Marijuana support is growing across the Nation, let’s take a look at the recent activity.

Ohio may have recently voted against recreational marijuana use, but it appears that plenty of other states are willing to embrace the marijuana industry. While Colorado, Alaska, Washington, Oregon and Washington D.C. enjoy marijuana legally, that number could soon nearly triple. That’s because nine states from all over the nation are vying to legalize marijuana as early as next year.

California has already raised enough support to get legalization placed on the ballot, and Arizona, Maine, Michigan, Massachusetts and Missouri are all rallying for signatures so that they may do the same. Although Vermont and Rhode Island are considering marijuana legalization, it is ultimately up to state legislators from that state to decide instead of by way of popular vote.

Nevada will be the first state to vote on legalization in 2016, a fact known since March of this year. That was when residents petitioned lawmakers with enough signatures to force them to hold a hearing. They ended the meeting without voting, which under state law means that the issue will be on the ballot early next year.

Florida is looking to legalize marijuana for medicinal use, but not recreationally.

Though popular opinion may not be a clear indicator as to whether marijuana will be legalized or not, a recent state-by-state poll showed the majority of residents in nearly all nine of the states contemplating marijuana legalization supported such a change. Of the nine states in question, the two who showed the lowest amount of support were Maine and Missouri. Of almost 1,000 adults asked in Maine, 48% thought that marijuana should be legalized. 45% of 500 likely voters in Missouri favored legal marijuana.

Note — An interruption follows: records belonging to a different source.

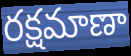
రక్షమాణా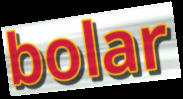
bolarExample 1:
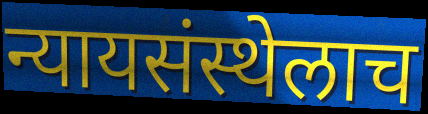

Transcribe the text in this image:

न्यायसंस्थेलाच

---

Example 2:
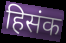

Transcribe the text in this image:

हिसंक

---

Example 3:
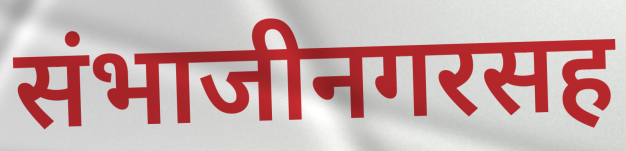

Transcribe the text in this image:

संभाजीनगरसह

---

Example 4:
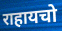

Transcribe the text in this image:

राहायचो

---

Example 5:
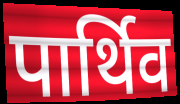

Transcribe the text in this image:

पार्थिव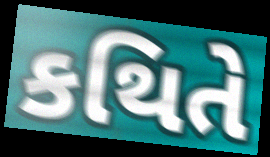
કથિતે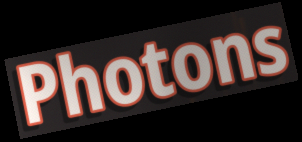
Photons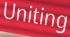
Uniting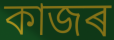
কাজৰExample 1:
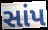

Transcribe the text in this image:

સાંપ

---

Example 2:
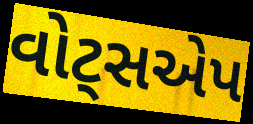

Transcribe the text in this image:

વોટ્સએપ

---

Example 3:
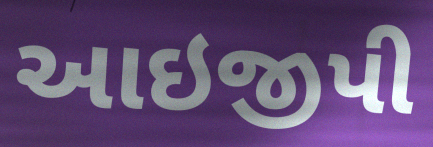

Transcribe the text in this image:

આઇજીપી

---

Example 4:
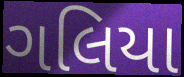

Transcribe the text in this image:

ગલિયા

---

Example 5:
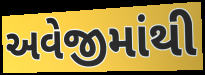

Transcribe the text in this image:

અવેજીમાંથી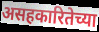
असहकारितेच्या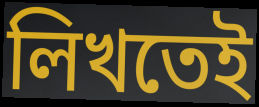
লিখতেইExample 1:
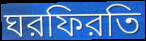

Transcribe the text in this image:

ঘরফিরতি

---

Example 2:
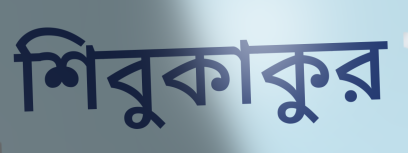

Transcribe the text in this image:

শিবুকাকুর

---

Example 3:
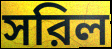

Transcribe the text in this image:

সরিল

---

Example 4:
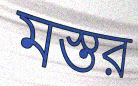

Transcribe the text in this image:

মস্তর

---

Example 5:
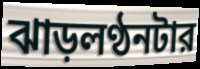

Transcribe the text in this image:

ঝাড়লণ্ঠনটার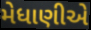
મેધાણીએ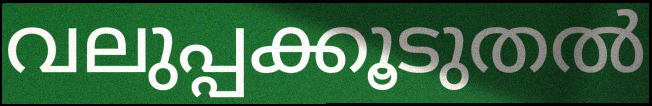
വലുപ്പക്കൂടുതൽ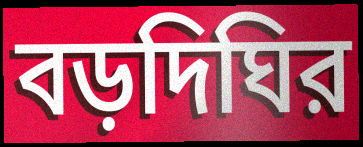
বড়দিঘিরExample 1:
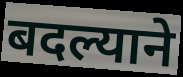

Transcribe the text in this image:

बदल्याने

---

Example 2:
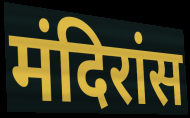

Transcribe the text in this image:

मंदिरांस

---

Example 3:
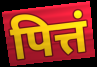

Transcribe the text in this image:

पित्तं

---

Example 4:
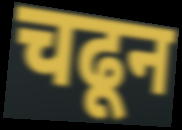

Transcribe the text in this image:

चढून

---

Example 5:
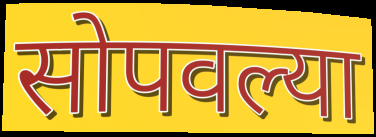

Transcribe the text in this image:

सोपवल्याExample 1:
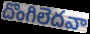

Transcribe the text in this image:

దొంగిలెదవా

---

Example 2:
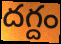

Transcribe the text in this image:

దగ్దం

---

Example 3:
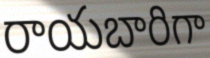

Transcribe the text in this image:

రాయబారిగా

The poll shows a generally progressive national outlook on marijuana law reformation that transpires all regional bias. Although the South may be thought of as conservative in its morals and values, Texas favored the legalization of marijuana at nearly 60%. The lowest state approval in the whole nation, however, is Tennessee with 32%. Kentucky comes in second at 38%.

Some speculate that California’s vote holds the most weight. They were the first state to approve of medical marijuana back in 1996. If they pass to legalize marijuana, therefore, many proponents of reform predict that it will serve as a powerful and symbolic precedent that will encourage other states to do the same.